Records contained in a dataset
>>

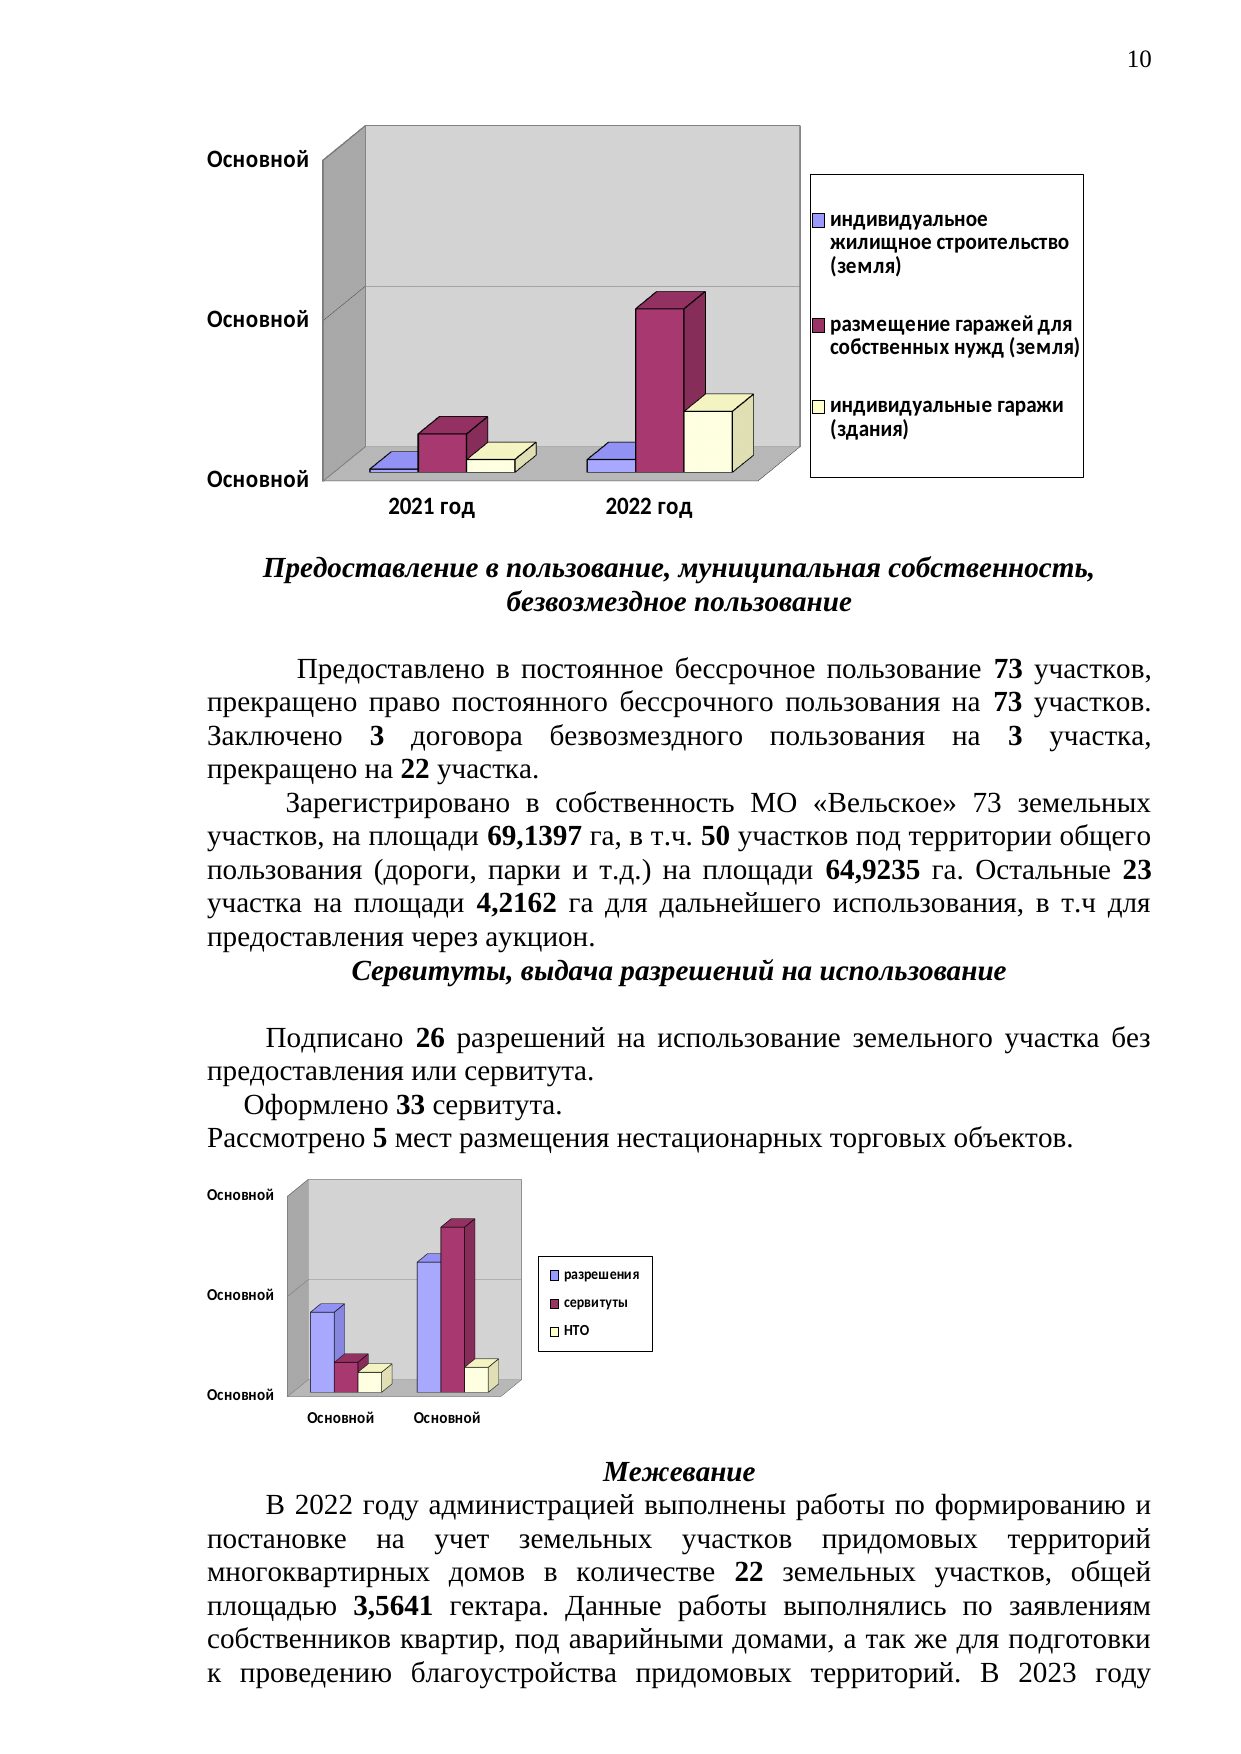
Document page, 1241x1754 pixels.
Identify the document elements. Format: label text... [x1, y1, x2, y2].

text Межевание [207, 1454, 1152, 1487]
text Предоставление в пользование, муниципальная собственность, безвозмездное пользование [207, 550, 1152, 617]
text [207, 1487, 1152, 1689]
text Предоставлено в постоянное бессрочное пользование 73 участков, прекращено право постоянного бессрочного пользования на 73 участков. Заключено 3 договора безвозмездного пользования на 3 участка, прекращено на 22 участка. [207, 651, 1152, 785]
text Рассмотрено 5 мест размещения нестационарных торговых объектов. [207, 1120, 1152, 1154]
text Сервитуты, выдача разрешений на использование [207, 953, 1152, 986]
text Зарегистрировано в собственность МО «Вельское» 73 земельных участков, на площади 69,1397 га, в т.ч. 50 участков под территории общего пользования (дороги, парки и т.д.) на площади 64,9235 га. Остальные 23 участка на площади 4,2162 га для дальнейшего использования, в т.ч для предоставления через аукцион. [207, 785, 1152, 953]
text Подписано 26 разрешений на использование земельного участка без предоставления или сервитута. [207, 1020, 1152, 1087]
text Оформлено 33 сервитута. [207, 1087, 1152, 1120]
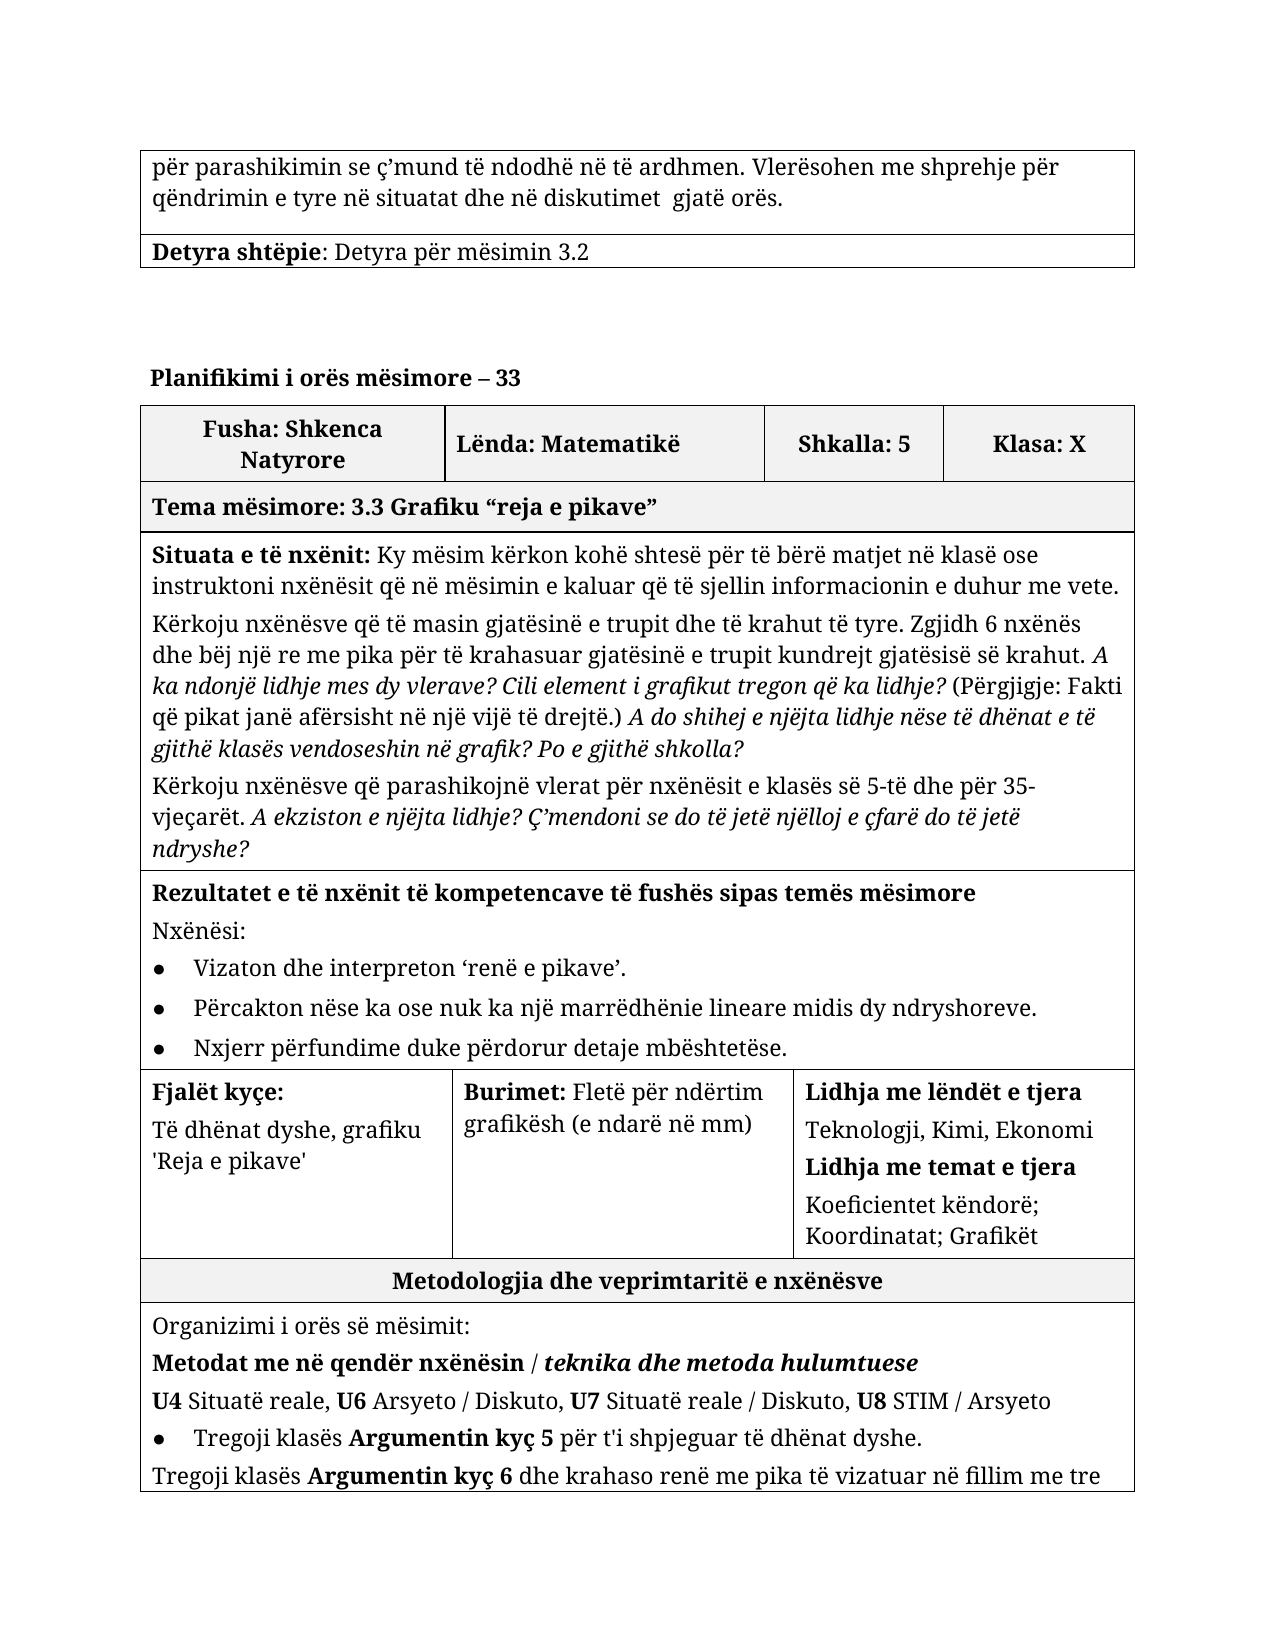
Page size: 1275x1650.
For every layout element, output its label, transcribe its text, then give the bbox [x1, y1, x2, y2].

table_header Lënda: Matematikë [446, 406, 764, 481]
table_cell Burimet: Fletë për ndërtim grafikësh (e ndarë në mm) [453, 1070, 793, 1257]
table_cell Metodologjia dhe veprimtaritë e nxënësve [141, 1259, 1134, 1302]
table_header Shkalla: 5 [765, 406, 943, 481]
table_header Klasa: X [944, 406, 1134, 481]
table_cell Tema mësimore: 3.3 Grafiku “reja e pikave” [141, 482, 1134, 531]
table_cell Situata e të nxënit: Ky mësim kërkon kohë shtesë për të bërë matjet në klasë ose instruktoni nxënësit që në mësimin e kaluar që të sjellin informacionin e duhur me vete. Kërkoju nxënësve që të masin gjatësinë e trupit dhe të krahut të tyre. Zgjidh 6 nxënës dhe bëj një re me pika për të krahasuar gjatësinë e trupit kundrejt gjatësisë së krahut. A ka ndonjë lidhje mes dy vlerave? Cili element i grafikut tregon që ka lidhje? (Përgjigje: Fakti që pikat janë afërsisht në një vijë të drejtë.) A do shihej e njëjta lidhje nëse të dhënat e të gjithë klasës vendoseshin në grafik? Po e gjithë shkolla? Kërkoju nxënësve që parashikojnë vlerat për nxënësit e klasës së 5-të dhe për 35-vjeçarët. A ekziston e njëjta lidhje? Ç’mendoni se do të jetë njëlloj e çfarë do të jetë ndryshe? [141, 533, 1134, 870]
table_cell Fjalët kyçe: Të dhënat dyshe, grafiku 'Reja e pikave' [141, 1070, 452, 1257]
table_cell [141, 1303, 1134, 1491]
table_cell Lidhja me lëndët e tjera Teknologji, Kimi, Ekonomi Lidhja me temat e tjera Koeficientet këndorë; Koordinatat; Grafikët [794, 1070, 1134, 1257]
table_cell Rezultatet e të nxënit të kompetencave të fushës sipas temës mësimore Nxënësi: Vizaton dhe interpreton ‘renë e pikave’. Përcakton nëse ka ose nuk ka një marrëdhënie lineare midis dy ndryshoreve. Nxjerr përfundime duke përdorur detaje mbështetëse. [141, 871, 1134, 1069]
table_header Fusha: Shkenca Natyrore [141, 406, 444, 481]
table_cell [141, 151, 1134, 234]
text Planifikimi i orës mësimore – 33 [150, 361, 1125, 393]
table_cell Detyra shtëpie: Detyra për mësimin 3.2 [141, 235, 1134, 267]
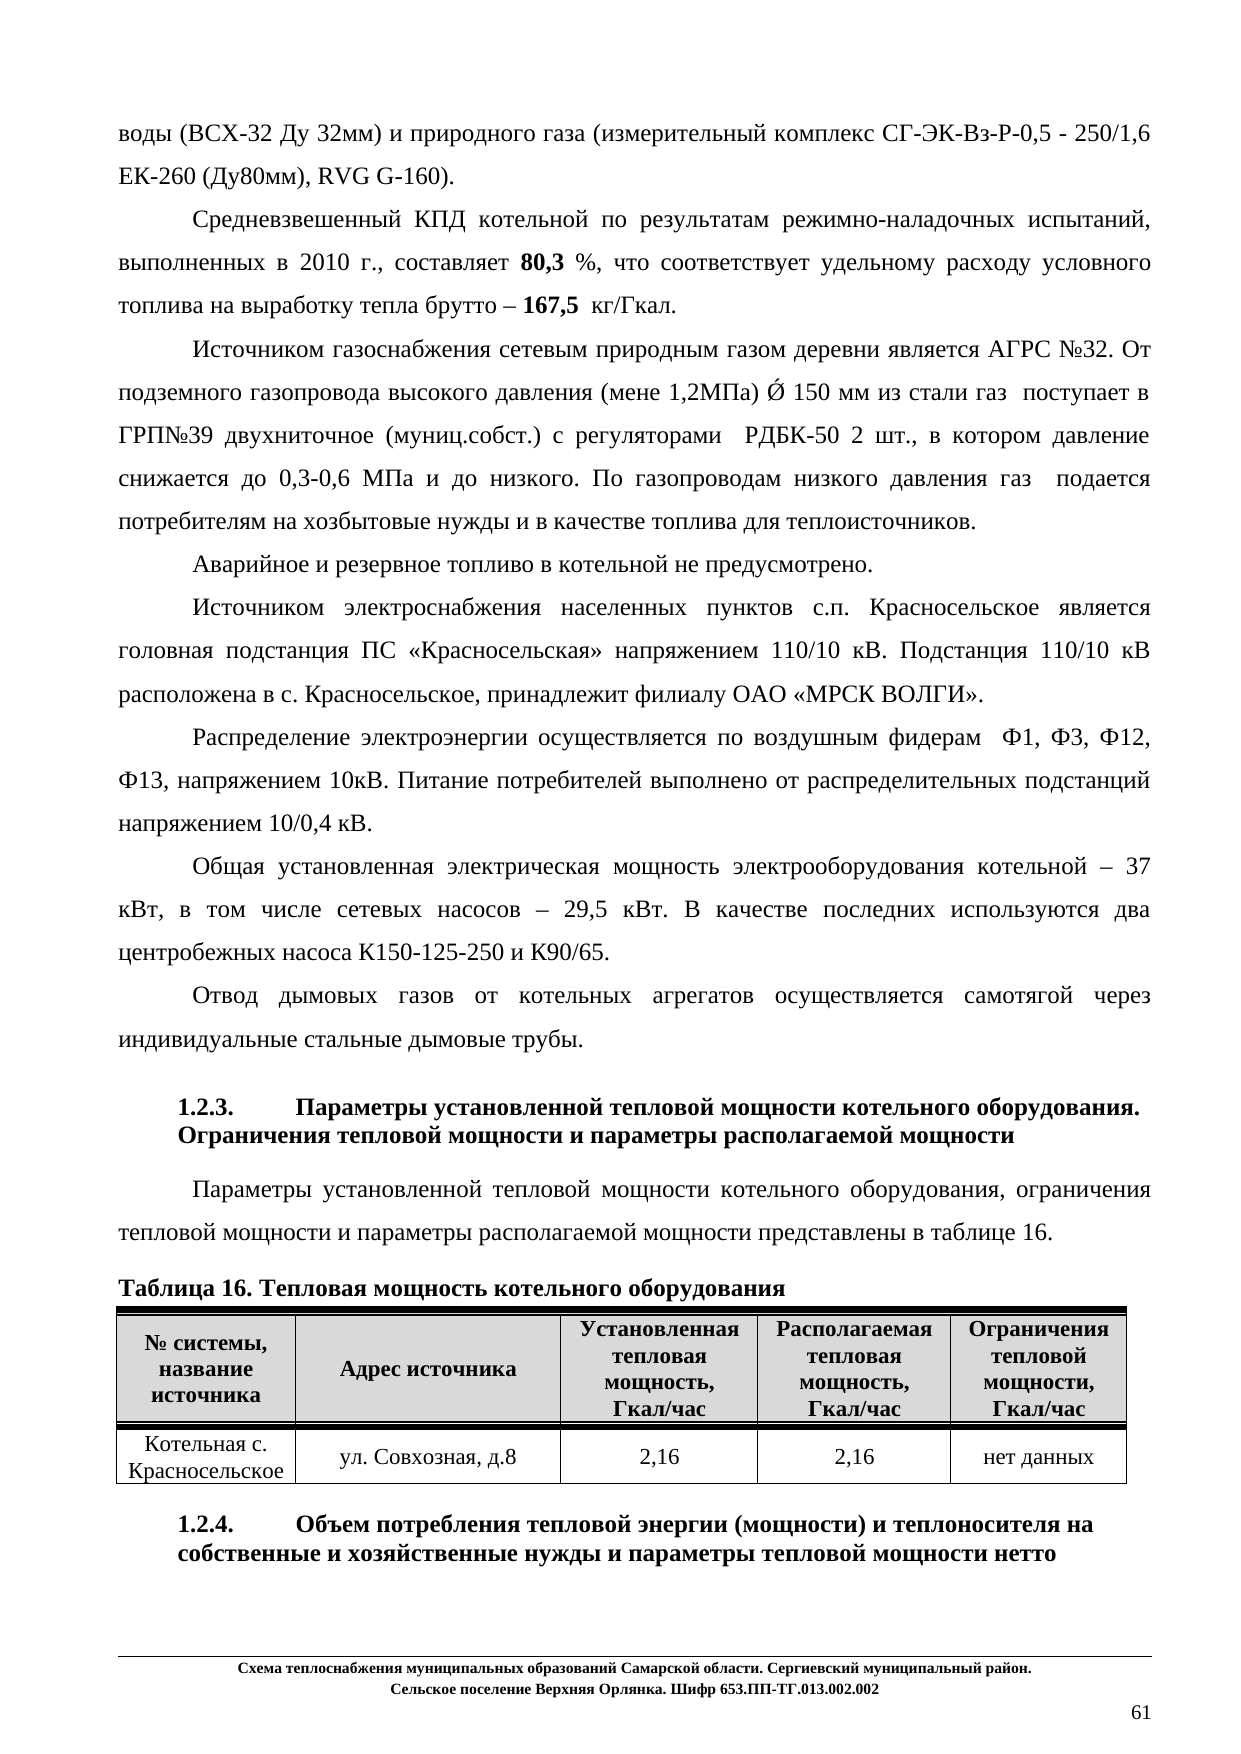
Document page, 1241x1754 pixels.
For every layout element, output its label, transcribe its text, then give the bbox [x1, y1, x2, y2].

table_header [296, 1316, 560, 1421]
text Средневзвешенный КПД котельной по результатам режимно-наладочных испытаний, выполненных в ., составляет 80,3 %, что соответствует удельному расходу условного топлива на выработку тепла брутто – 167,5 кг/Гкал. [118, 204, 1152, 319]
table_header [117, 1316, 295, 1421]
text Отвод дымовых газов от котельных агрегатов осуществляется самотягой через индивидуальные стальные дымовые трубы. [118, 981, 1152, 1052]
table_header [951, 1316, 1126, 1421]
text Параметры установленной тепловой мощности котельного оборудования, ограничения тепловой мощности и параметры располагаемой мощности представлены в таблице 16. [118, 1174, 1152, 1246]
text Источником газоснабжения сетевым природным газом деревни является АГРС №32. От подземного газопровода высокого давления (мене 1,2МПа) Ǿ 150 мм из стали газ поступает в ГРП№39 двухниточное (муниц.собст.) с регуляторами РДБК-50 2 шт., в котором давление снижается до 0,3-0,6 МПа и до низкого. По газопроводам низкого давления газ подается потребителям на хозбытовые нужды и в качестве топлива для теплоисточников. [118, 334, 1152, 535]
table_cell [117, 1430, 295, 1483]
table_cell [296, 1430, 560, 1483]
text Тепловая мощность котельного оборудования [118, 1273, 1122, 1302]
text Источником электроснабжения населенных пунктов с.п. Красносельское является головная подстанция ПС «Красносельская» напряжением 110/10 кВ. Подстанция 110/10 кВ расположена в с. Красносельское, принадлежит филиалу ОАО «МРСК ВОЛГИ». [118, 592, 1152, 707]
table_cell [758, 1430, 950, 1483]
text Распределение электроэнергии осуществляется по воздушным фидерам Ф1, Ф3, Ф12, Ф13, напряжением 10кВ. Питание потребителей выполнено от распределительных подстанций напряжением 10/0,4 кВ. [118, 722, 1152, 837]
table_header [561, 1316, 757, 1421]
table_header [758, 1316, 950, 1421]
text Объем потребления тепловой энергии (мощности) и теплоносителя на собственные и хозяйственные нужды и параметры тепловой мощности нетто [177, 1509, 1152, 1567]
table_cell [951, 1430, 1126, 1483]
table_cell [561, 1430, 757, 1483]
text Аварийное и резервное топливо в котельной не предусмотрено. [118, 549, 1152, 578]
text Параметры установленной тепловой мощности котельного оборудования. Ограничения тепловой мощности и параметры располагаемой мощности [177, 1092, 1152, 1149]
text Общая установленная электрическая мощность электрооборудования котельной – 37 кВт, в том числе сетевых насосов – 29,5 кВт. В качестве последних используются два центробежных насоса К150-125-250 и К90/65. [118, 851, 1152, 966]
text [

<<

Nothing but the lines from the one holding "table_cell [117, 1430, 295, 1483]" to the end of the entries should be returned, each exactly as it stands.

» Answer below:
table_cell [117, 1430, 295, 1483]
table_cell [296, 1430, 560, 1483]
text Тепловая мощность котельного оборудования [118, 1273, 1122, 1302]
text Источником электроснабжения населенных пунктов с.п. Красносельское является головная подстанция ПС «Красносельская» напряжением 110/10 кВ. Подстанция 110/10 кВ расположена в с. Красносельское, принадлежит филиалу ОАО «МРСК ВОЛГИ». [118, 592, 1152, 707]
table_cell [758, 1430, 950, 1483]
text Распределение электроэнергии осуществляется по воздушным фидерам Ф1, Ф3, Ф12, Ф13, напряжением 10кВ. Питание потребителей выполнено от распределительных подстанций напряжением 10/0,4 кВ. [118, 722, 1152, 837]
table_header [561, 1316, 757, 1421]
table_header [758, 1316, 950, 1421]
text Объем потребления тепловой энергии (мощности) и теплоносителя на собственные и хозяйственные нужды и параметры тепловой мощности нетто [177, 1509, 1152, 1567]
table_cell [951, 1430, 1126, 1483]
table_cell [561, 1430, 757, 1483]
text Аварийное и резервное топливо в котельной не предусмотрено. [118, 549, 1152, 578]
text Параметры установленной тепловой мощности котельного оборудования. Ограничения тепловой мощности и параметры располагаемой мощности [177, 1092, 1152, 1149]
text Общая установленная электрическая мощность электрооборудования котельной – 37 кВт, в том числе сетевых насосов – 29,5 кВт. В качестве последних используются два центробежных насоса К150-125-250 и К90/65. [118, 851, 1152, 966]
text [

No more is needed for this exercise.